RIOT icon indicating copy to clipboard operation
RIOT copied to clipboard

fmt: unify and align wording regarding characters, digits, and bytes

Open miri64 opened this issue 3 years ago • 3 comments

Contribution description

The current wording of the fmt module may be a bit confusing (see https://github.com/RIOT-OS/RIOT/pull/18310). This PR aims to fix that.

Testing procedure

Read.

Issues/PRs references

Alternative to https://github.com/RIOT-OS/RIOT/pull/18310

miri64 avatar Jul 18 '22 08:07 miri64

Can we postpone this until I'm back from holidays? No time to argue now :) I find using "characters" utterly confusing. We're in total "one byte has eight bits" land, and so, fmt writes bytes to buffers. (It maybe prints characters).

kaspar030 avatar Jul 18 '22 08:07 kaspar030

I find using "characters" utterly confusing. We're in total "one byte has eight bits" land, and so, fmt writes bytes to buffers.

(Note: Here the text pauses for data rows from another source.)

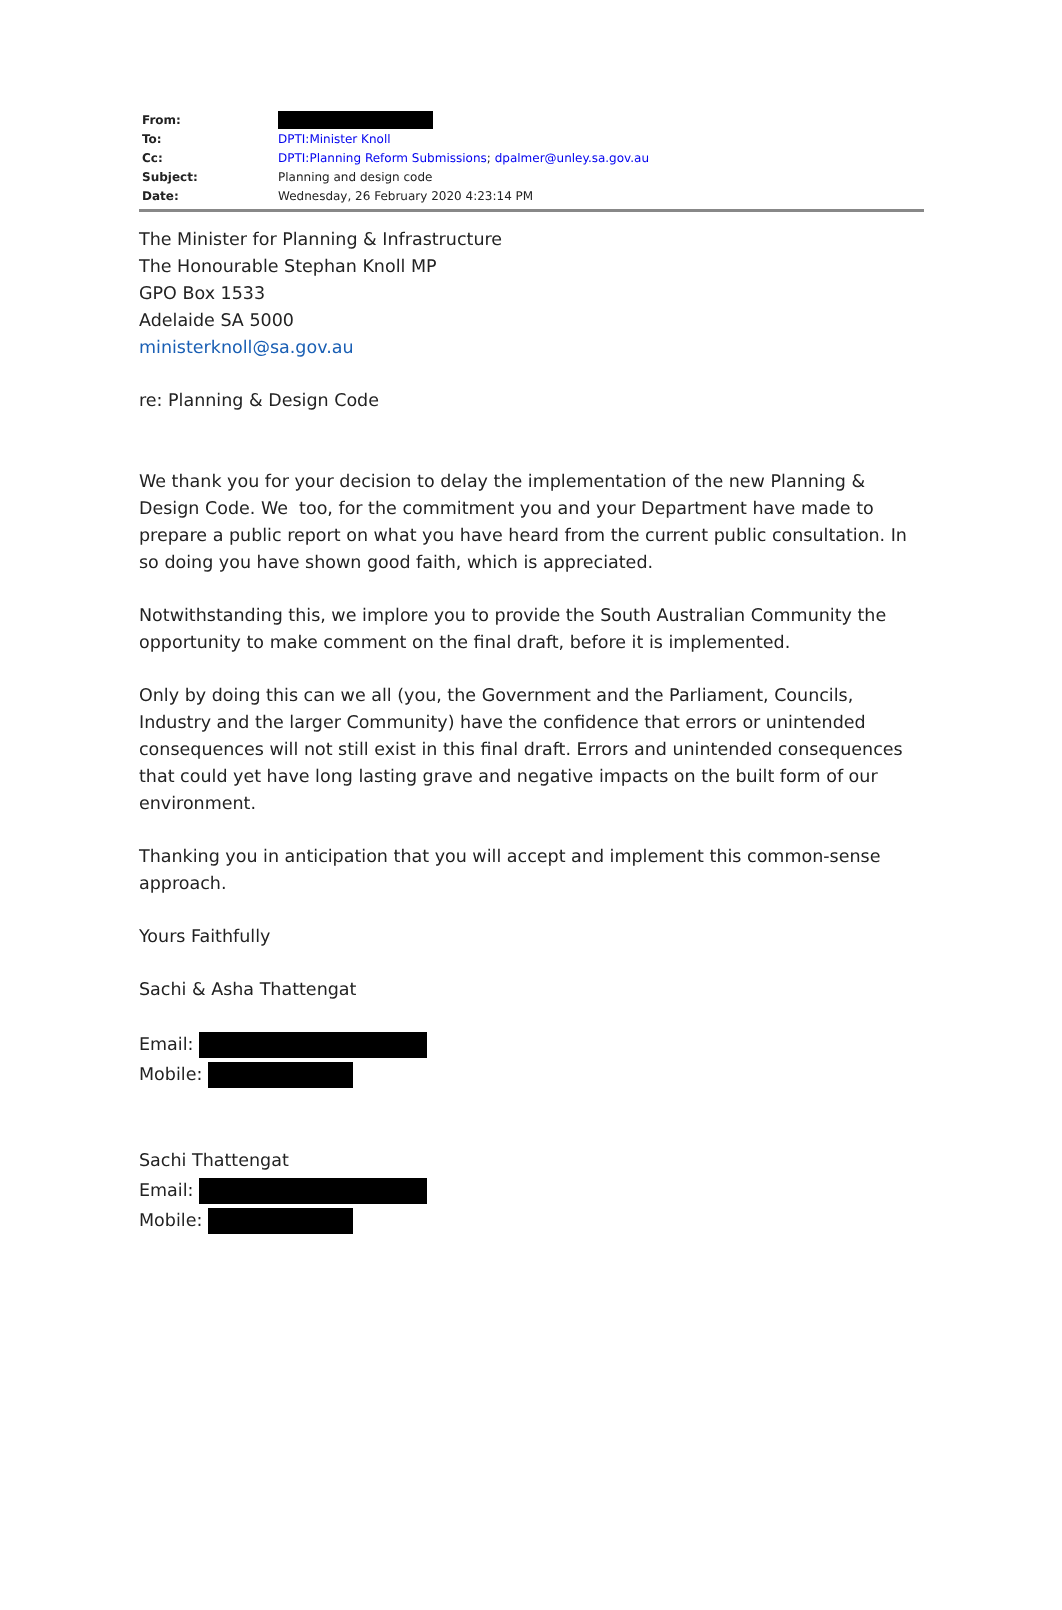| From: | |
| To: | DPTI:Minister Knoll |
| Cc: | DPTI:Planning Reform Submissions ; dpalmer@unley.sa.gov.au |
| Subject: | Planning and design code |
| Date: | Wednesday, 26 February 2020 4:23:14 PM |
The Minister for Planning & Infrastructure
The Honourable Stephan Knoll MP
GPO Box 1533
Adelaide SA 5000
ministerknoll@sa.gov.au
re: Planning & Design Code
We thank you for your decision to delay the implementation of the new Planning & Design Code. We too, for the commitment you and your Department have made to prepare a public report on what you have heard from the current public consultation. In so doing you have shown good faith, which is appreciated.
Notwithstanding this, we implore you to provide the South Australian Community the opportunity to make comment on the final draft, before it is implemented.
Only by doing this can we all (you, the Government and the Parliament, Councils, Industry and the larger Community) have the confidence that errors or unintended consequences will not still exist in this final draft. Errors and unintended consequences that could yet have long lasting grave and negative impacts on the built form of our environment.
Thanking you in anticipation that you will accept and implement this common-sense approach.
Yours Faithfully
Sachi & Asha Thattengat
Email:
Mobile:
Sachi Thattengat
Email:
Mobile: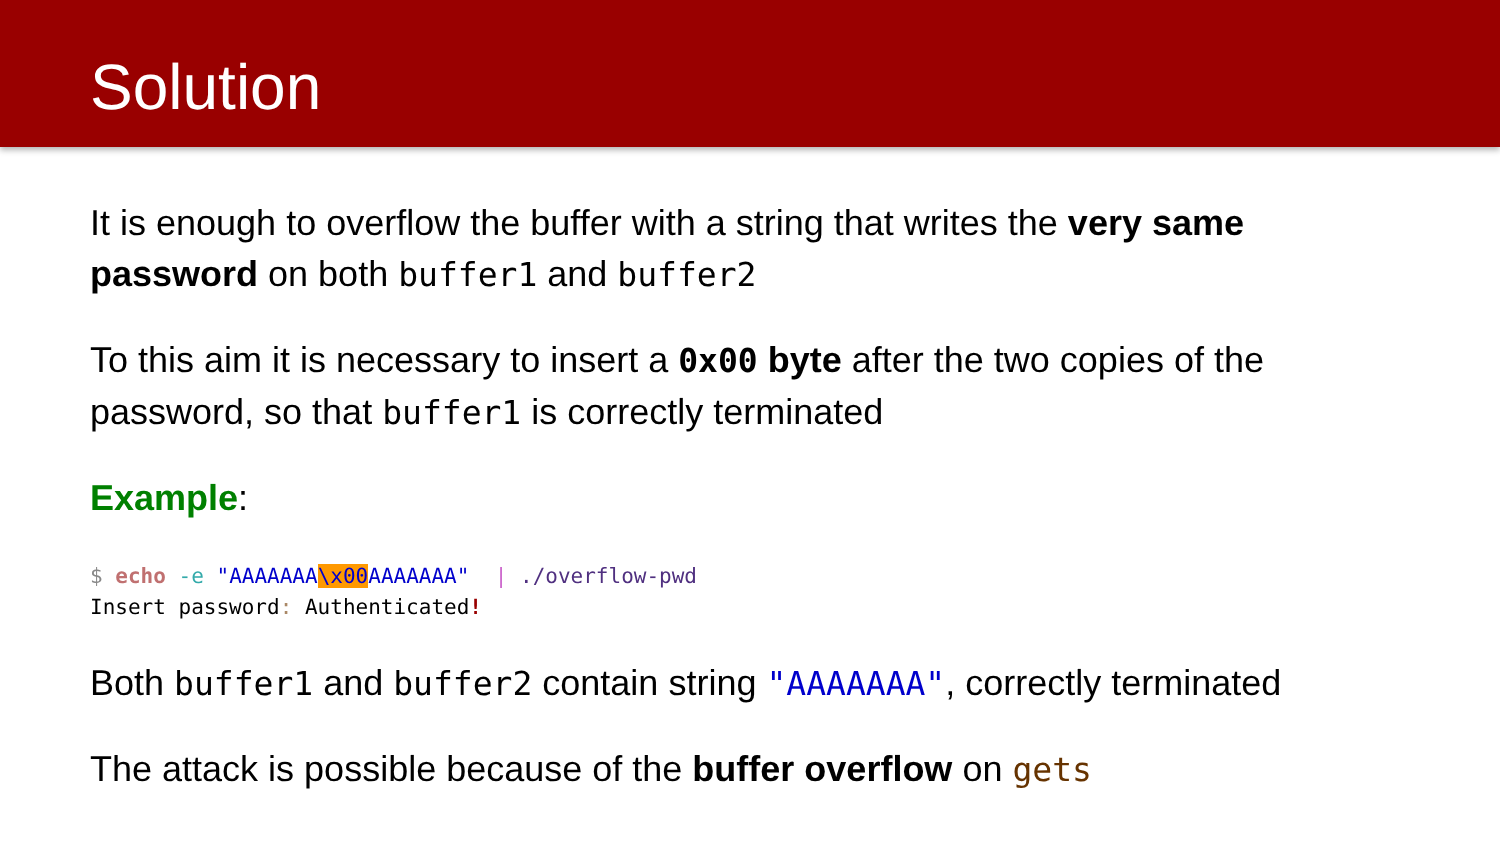Solution
It is enough to overflow the buffer with a string that writes the very same password on both buffer1 and buffer2
To this aim it is necessary to insert a 0x00 byte after the two copies of the password, so that buffer1 is correctly terminated
Example:
$ echo -e "AAAAAAA\x00 AAAAAAA"  | ./overflow-pwd
Insert password: Authenticated!
Both buffer1 and buffer2 contain string "AAAAAAA", correctly terminated
The attack is possible because of the buffer overflow on gets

Mh... the type of all out parameters for which I changed to "characters" are of type char *. Typically, in C this is a string (of characters) not a buffer (of bytes) so I do not understand your argument.

Can we postpone this until I'm back from holidays? No time to argue now :)

Sure!

miri64 avatar Jul 18 '22 08:07 miri64

Huh what's confusing about using characters for string output? I wouldn't have expected this to be controversial.

benpicco avatar Jul 18 '22 09:07 benpicco

Huh what's confusing about using characters for string output?

because characters nowadays often mean multi-byte characters. 'Į' is a character. When talking about how much data is written to a byte buffer, numbering "bytes" is just more precise.

kaspar030 avatar Sep 01 '22 16:09 kaspar030

because characters nowadays often mean multi-byte characters. 'Į' is a character. When talking about how much data is written to a byte buffer, numbering "bytes" is just more precise.

But that's not how these functions work. They provide char as an output/input, not 8-bit wide units, commonly called bytes (which is uint8_t in C). The width of char is platform dependent (though it is commonly understood it is also 8-bit ASCII characters). What you are talking about is UTF-8 characters, but those are a completely different type in C. Lastly, since this is about converting between bytes and their string representation, sticking to "bytes" for both input and output is confusing.

miri64 avatar Sep 01 '22 17:09 miri64

ok

kaspar030 avatar Sep 01 '22 19:09 kaspar030